顾眠深吸一口气继续:“我知道您一片拳拳爱女之心,但我不好脱离岗位太久,我想早点回南城。”
彭诗语抬手把顾眠耳畔的发丝往后理了理:“住在这里,让你不自在了吗?”
顾眠摇头:“您和邵叔叔很好,邵医生也是国内数一数二的医生。”
“但是我以前的二十几年都在南城,现在知道自己是谁了,自然要回去。”
“而且,我也不一定就是您女儿。”
“如果你一定要等到鉴定结果的话,明天就可以出来。”彭诗语笑笑,“不过在我心里,已经认定你是我女儿了。”
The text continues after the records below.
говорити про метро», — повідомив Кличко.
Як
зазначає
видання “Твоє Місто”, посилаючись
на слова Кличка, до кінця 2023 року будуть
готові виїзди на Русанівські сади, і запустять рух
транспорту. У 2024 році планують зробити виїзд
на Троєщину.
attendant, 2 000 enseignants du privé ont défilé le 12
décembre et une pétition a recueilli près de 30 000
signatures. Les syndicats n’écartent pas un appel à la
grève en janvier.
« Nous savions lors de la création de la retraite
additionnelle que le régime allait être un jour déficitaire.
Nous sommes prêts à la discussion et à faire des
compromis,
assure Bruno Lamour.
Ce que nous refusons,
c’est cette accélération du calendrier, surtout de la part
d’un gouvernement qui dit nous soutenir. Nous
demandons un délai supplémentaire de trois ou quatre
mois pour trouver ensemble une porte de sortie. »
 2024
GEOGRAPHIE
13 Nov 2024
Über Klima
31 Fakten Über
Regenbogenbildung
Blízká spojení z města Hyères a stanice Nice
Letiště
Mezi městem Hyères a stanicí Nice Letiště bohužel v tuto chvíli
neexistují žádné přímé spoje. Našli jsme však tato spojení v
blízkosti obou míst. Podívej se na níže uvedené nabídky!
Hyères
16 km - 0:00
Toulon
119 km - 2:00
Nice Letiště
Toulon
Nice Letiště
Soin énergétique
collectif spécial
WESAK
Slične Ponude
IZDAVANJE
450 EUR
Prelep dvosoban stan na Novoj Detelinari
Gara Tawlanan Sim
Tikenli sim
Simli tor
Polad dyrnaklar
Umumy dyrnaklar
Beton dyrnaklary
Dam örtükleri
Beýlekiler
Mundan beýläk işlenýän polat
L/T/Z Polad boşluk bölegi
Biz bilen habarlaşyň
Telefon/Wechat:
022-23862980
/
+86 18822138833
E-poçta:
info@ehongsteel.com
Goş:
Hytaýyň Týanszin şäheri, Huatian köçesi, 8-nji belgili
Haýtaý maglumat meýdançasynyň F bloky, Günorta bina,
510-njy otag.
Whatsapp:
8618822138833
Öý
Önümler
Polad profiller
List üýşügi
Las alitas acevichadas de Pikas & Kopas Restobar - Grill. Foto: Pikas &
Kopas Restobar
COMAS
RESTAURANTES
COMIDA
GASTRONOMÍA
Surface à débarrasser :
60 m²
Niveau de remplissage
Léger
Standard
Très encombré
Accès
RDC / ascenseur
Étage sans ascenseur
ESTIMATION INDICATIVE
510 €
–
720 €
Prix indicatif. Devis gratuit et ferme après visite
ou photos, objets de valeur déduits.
顾眠见彭诗语不像是一时兴起,也不好一直在亲子关系上反复纠结。
不管是不是,两人相处还是各自凭心。
亲母女照样有相处不好像仇人的,两个不相干的人也有关系无比融洽的。
人嘛,相处舒适最重要。
“彭阿姨,能说说您和女儿怎么走散的吗?”顾眠想了想,还是把这个问题问了出来。
彭诗语点头,思绪回到那个大雨滂沱的夜晚。
半晌,她缓缓开口把一个女人的前半生,揉到了几句简短的话语中。
“说到底,不过是富家公子柳沉不甘被家族支配,逃婚娶妻生子,最后又舍不下荣华富贵的故事罢了。”
“哼,狼心狗肺的东西!”
“费尽心机把孩子抢回去,又为了讨好怀孕的新婚妻子,虐待我的孩子。”
说到孩子,彭诗语的气愤再也控制不住。
“那您?”顾眠整理着措辞,不知道从何问起。
彭诗语冷笑:“他们把我的孩子藏起来,告诉我说生病死了。”
顾眠拧着眉头,这得是多恶毒的人才能想出来的招。
“不过我也没放过他,他们移民的前一天,我提剑废了柳沉。”
“他老婆也惊吓过度流产了。”
彭诗语用轻描淡写的语气,描写出了最让人惊心动魄的画面。
顾眠虽然无法感同身受当时的彭诗语。
但光听她的描述,就觉得她真乃女中豪杰,有仇就报。
“后来呢?”
后来?
彭诗语抬眸,对上顾眠的视线,眉目含笑:“后来就是上天垂怜,把你送到了我的身边。”